The Legend of Zelda: Majora's Mask (2000, Nintendo)

Publié le par GouxMathieu

   Sans être particulièrement original, je donne souvent The Legend of Zelda lorsque l'on me demanda ma série de jeux favorite, et plus particulièrement A Link to the Past, évoqué il y a bien, bien longtemps ici, comme jeu favori. Je ne voulais en parler davantage ici, d'abord parce que je l'eus fait sur Grospixels jadis, ensuite parce que je n'avais rien de neuf à écrire.

 

   Et puis, il me souvint que dans ce dossier pour Grospixels, je n'avais pas écrit sur Majora's Mask, épisode atypique souvent flatté pour son côté païen, mais envers lequel j'ai toujours eu des sentiments contradictoires. Par hasard, je réécoutais des pistes issues du jeu, et notamment la mélodie nous accompagnant lors du dernier temple du jeu, la "Tour de pierre" et dont j'avais, là encore, parlé en évoquant le travail de Koji Kondo. Brutalement, cet épisode de la saga trentenaire revint à moi, et une mélancolie profonde m'envahit.
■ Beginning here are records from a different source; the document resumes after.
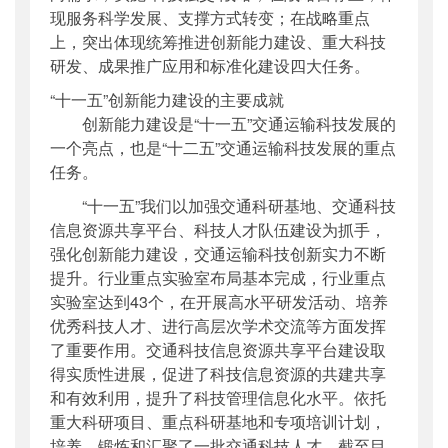
现服务科学发展、支撑方式转变；在战略重点
上，突出体现统筹推进创新能力建设、重大科技
研发、成果推广应用和标准化建设四大任务。
“十一五”创新能力建设的主要成就
创新能力建设是“十一五”交通运输科技发展的
一个亮点，也是“十二五”交通运输科技发展的重点
任务。
“十一五”我们以加强交通科研基地、交通科技
信息资源共享平台、科技人才队伍建设为抓手，
强化创新能力建设，交通运输科技创新实力不断
提升。行业重点实验室布局基本完成，行业重点
实验室达到43个，在开展高水平研发活动、培养
优秀科技人才、进行高层次学术交流等方面发挥
了重要作用。交通科技信息资源共享平台建设取
得实质性进展，促进了科技信息资源的共建共享
和有效利用，提升了科技管理信息化水平。依托
重大科研项目、重点科研基地和专项培训计划，
培养、锻炼和汇聚了一批交通科技人才。截至目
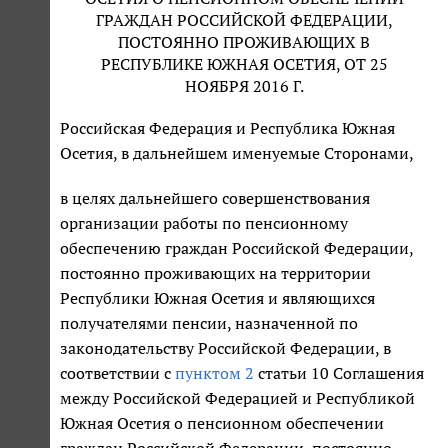
ГРАЖДАН РОССИЙСКОЙ ФЕДЕРАЦИИ,
ПОСТОЯННО ПРОЖИВАЮЩИХ В
РЕСПУБЛИКЕ ЮЖНАЯ ОСЕТИЯ, ОТ 25
НОЯБРЯ 2016 Г.
Российская Федерация и Республика Южная
Осетия, в дальнейшем именуемые Сторонами,
в целях дальнейшего совершенствования
организации работы по пенсионному
обеспечению граждан Российской Федерации,
постоянно проживающих на территории
Республики Южная Осетия и являющихся
получателями пенсии, назначенной по
законодательству Российской Федерации, в
соответствии с
пунктом 2
статьи 10 Соглашения
между Российской Федерацией и Республикой
Южная Осетия о пенсионном обеспечении
граждан Российской Федерации, постоянно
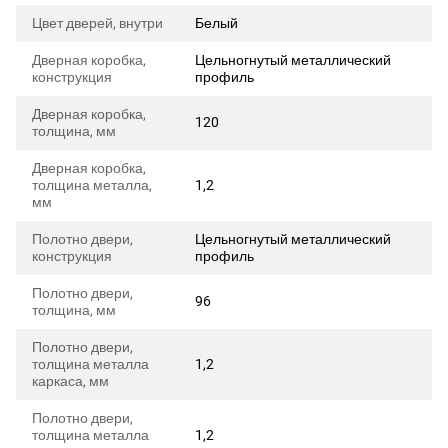
Цвет дверей, внутри
Белый
Дверная коробка,
Цельногнутый металлический
конструкция
профиль
Дверная коробка,
120
толщина, мм
Дверная коробка,
толщина металла,
1,2
мм
Полотно двери,
Цельногнутый металлический
конструкция
профиль
Полотно двери,
96
толщина, мм
Полотно двери,
толщина металла
1,2
каркаса, мм
Полотно двери,
толщина металла
1,2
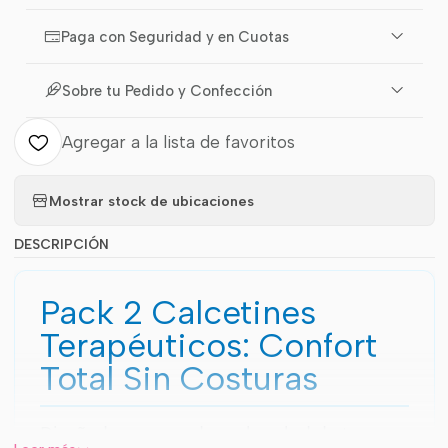
Paga con Seguridad y en Cuotas
Sobre tu Pedido y Confección
Agregar a la lista de favoritos
Mostrar stock de ubicaciones
DESCRIPCIÓN
Pack 2 Calcetines
Terapéuticos: Confort
Total Sin Costuras
Diseñados pensando en la salud de tus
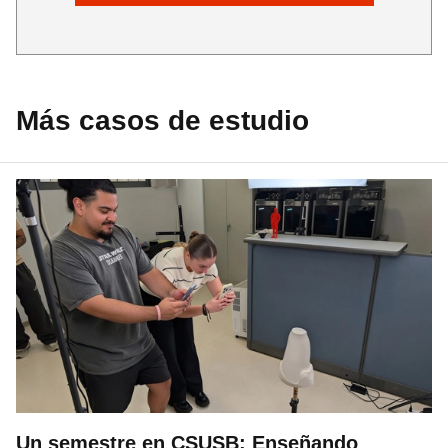
Más casos de estudio
Un semestre en CSUSB: Enseñando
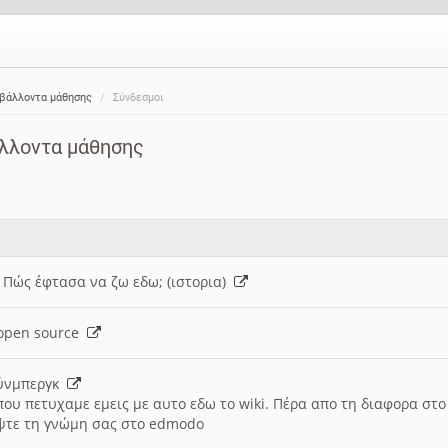
ιβάλλοντα μάθησης
Σύνδεσμοι
άλλοντα μάθησης
: Πώς έφτασα να ζω εδω; (ιστορια)
h open source
ούνμπεργκ
που πετυχαμε εμεις με αυτο εδω το wiki. Πέρα απο τη διαφορα στ
ψτε τη γνώμη σας στο edmodo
   Si je devais résumer effectivement ce jeu, cavalièrement sans doute mais justement, je dirais quelque chose comme "il pue la mort". Ce n'est pas seulement une sensation délétère, comme dans Limbo, de la solitude, comme dans Metroid, ou du désespoir, comme dans The Beginner's Guide ; c'est la mort, dans toute sa laideur, dans toute sa puanteur, dans toute sa révulsion. Il n'y a rien de grand ici : il n'y a qu'une longue plainte, un long râle qui finit en miaulement, entre la douleur et l'injustice ; la lourdeur de l'humidité qui s'abat finalement sur les chairs. En un mot, il y a de l'humain dans ce jeu.

   Il y a des jeux qui sont comme organiques, dans leurs textures, leur gameplay, leurs miracles : Ristar volontiers tombe dans cette catégorie, dans la façon qu'il a de complexifier une idée première de gameplay. Majora's Mask, quoi que reprenant beaucoup d'Ocarina of Time, est de la même farine, mais il en devient, par son propos mortuaire, dés-organique, presque dés-organisé, dans le sens premier du terme. Certes, il le dissimule par son agenda, par sa construction temporelle stricte, ces trois jours menant à l'apocalypse et que nous revivons constamment, avec de menues différences cependant. Il y a comme une déconstruction moderniste, l'inclusion d'un paramètre pour immédiatement ensuite l'ignorer.

   Pour quelqu'un d'assez jeune - tout au plus étais-je adolescent lors de la traversée du jeu -, la chose fut on ne peut plus déconcertante. Tout avait l'apparence du classique, il avait des accents de la tragédie légère que je connaissais d'ailleurs, il était coloré et sympathique. Pourtant, lentement, tranquillement, il distillait son venin. On parlait davantage de la perte, sans possibilité de retour ; la musique était plus sombre que d'ordinaire ; les ennemis se contorsionnaient dans une douleur déplaisante en mourant, et disparaissaient piteusement.

   Il n'est pas Silent Hill cependant, il n'est pas de ce calibre et une partie de cette interprétation est sans doute plus empirique que programmée, plus accidentelle qu'évidente : mais elle existe néanmoins, et elle est énorme dans son impromptu. L'on ne peut l'ignorer une fois aperçue : comme cette cicatrice qu'ont certaines personnes sur le coin de l'oreille, ou près de la bouche, qui ne les dérange en rien et qui ne les enlaidit point, mais que l'on ne peut plus obscurcir une fois découverte.

   On a dit beaucoup de choses sur Majora's Mask ces dernières années. Le jeu, jadis peu considéré ou, du moins, considéré comme une suite élégante, à défaut d'être magistrale, à Ocarina of Time, a connu une notoriété nouvelle par l'intermédiaire de critiques qui, pour une fois, firent leur travail de révélation, toute tardive fût-elle. On en a même tant dit, qu'à présent, le sujet est perdu, c'est une tarte à la crème, un marronnier. Mais malgré toutes les analyses, toutes les études, tous les détails et toutes les théories, il reste à mes yeux une vérité : "ce jeu pue la mort". Le croira-t-on : c'est un joli compliment que je fais là.